Optical Context MCP
Feed long OCR-heavy PDFs to vision-capable agents by compressing pages into dense packed images that fit context windows.
Overview
Optical Context MCP is a MCP server for the Build phase that compresses OCR-heavy PDFs into dense packed images so agents can work with long visual documents.
What is this MCP server?
- Optical Context MCP v0.1.4 distributed via PyPI package optical-context-mcp
- Transforms OCR-heavy PDFs into dense packed images for long visual documents
- stdio MCP transport for local agent hosts
- Bridges scanned manuals, filings, and spec PDFs that blow text-only token budgets
- Open-source repo on GitHub for ChrBoebel/optical-context-mcp
- Server version 0.1.4 on PyPI identifier optical-context-mcp
- Repository: github.com/ChrBoebel/optical-context-mcp
Community signal: 1 GitHub stars.
What problem does it solve?
Huge scanned PDFs either truncate in the context window or cost a fortune when you OCR them page by page in chat.
Who is it for?
Builders creating document-QA or review agents over scanned specs, contracts, or manuals in Claude Code or Cursor.
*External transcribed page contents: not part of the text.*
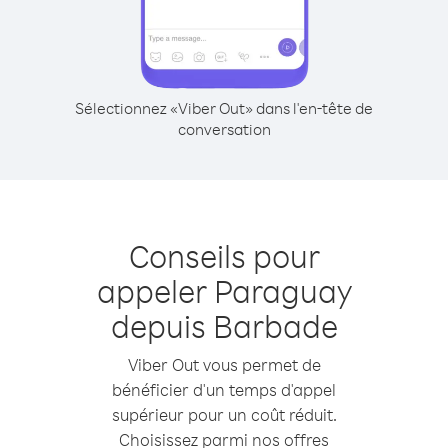
Sélectionnez «Viber Out» dans l'en-tête de
conversation
Conseils pour
appeler Paraguay
depuis Barbade
Viber Out vous permet de
bénéficier d'un temps d'appel
supérieur pour un coût réduit.
Choisissez parmi nos offres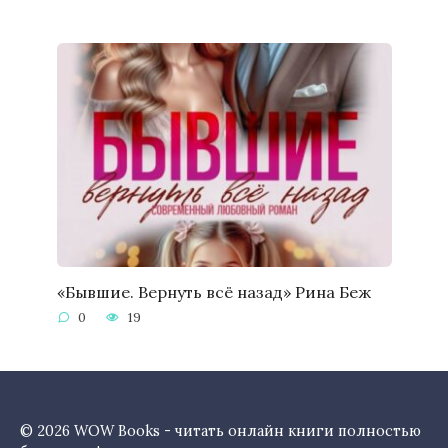
«Бывшие. Вернуть всё назад» Рина Беж
0
19
© 2026 WOW Books - читать онлайн книги полностью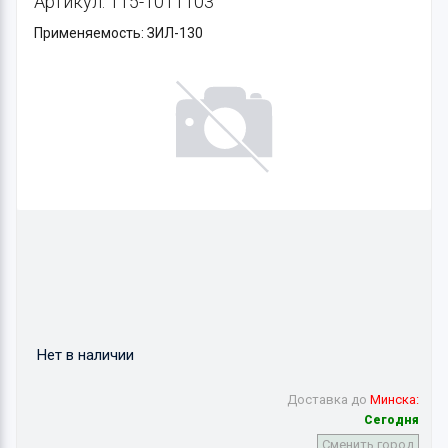
Артикул: 115-1011103
Применяемость: ЗИЛ-130
Нет в наличии
Доставка до
Минска:
Сегодня
Сменить город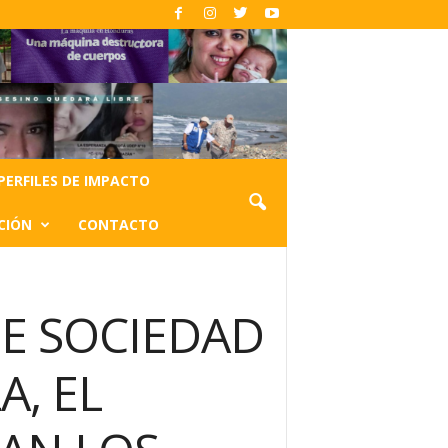
PERFILES DE IMPACTO
CIÓN
CONTACTO
DE SOCIEDAD
, EL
Skip if: Simple text-native PDFs that extract cleanly with a plain text parser, or workflows with no vision-capable model.
What do I get? / Deliverables
After install, your agent can request packed optical views of long PDFs and analyze full documents within vision-model limits.
- Packed image representations of OCR-heavy PDFs via MCP tools
- Agent sessions that retain full-document visual context within limits
- Less manual chunking when building document analysis features
Recommended MCP Servers
Journey fit
Optical context tooling lands in Build when you are wiring document-heavy workflows into your agent stack. Packing PDFs for multimodal models is agent-tooling: it changes how the agent ingests evidence, not how you ship marketing.
How it compares
MCP document packing for vision models, not a generic PDF-to-markdown converter skill.
Common Questions / FAQ
Who is Optical Context MCP for?
Solo developers building agent workflows over long scanned or OCR-heavy PDFs who need vision-friendly context packing.
When should I use Optical Context MCP?
Use it during build when integrating multimodal agents that must read entire visual documents without exceeding context limits.
How do I add Optical Context MCP to my agent?
Install optical-context-mcp from PyPI, configure a stdio MCP server entry in your host, and expose the packing tools to your agent session.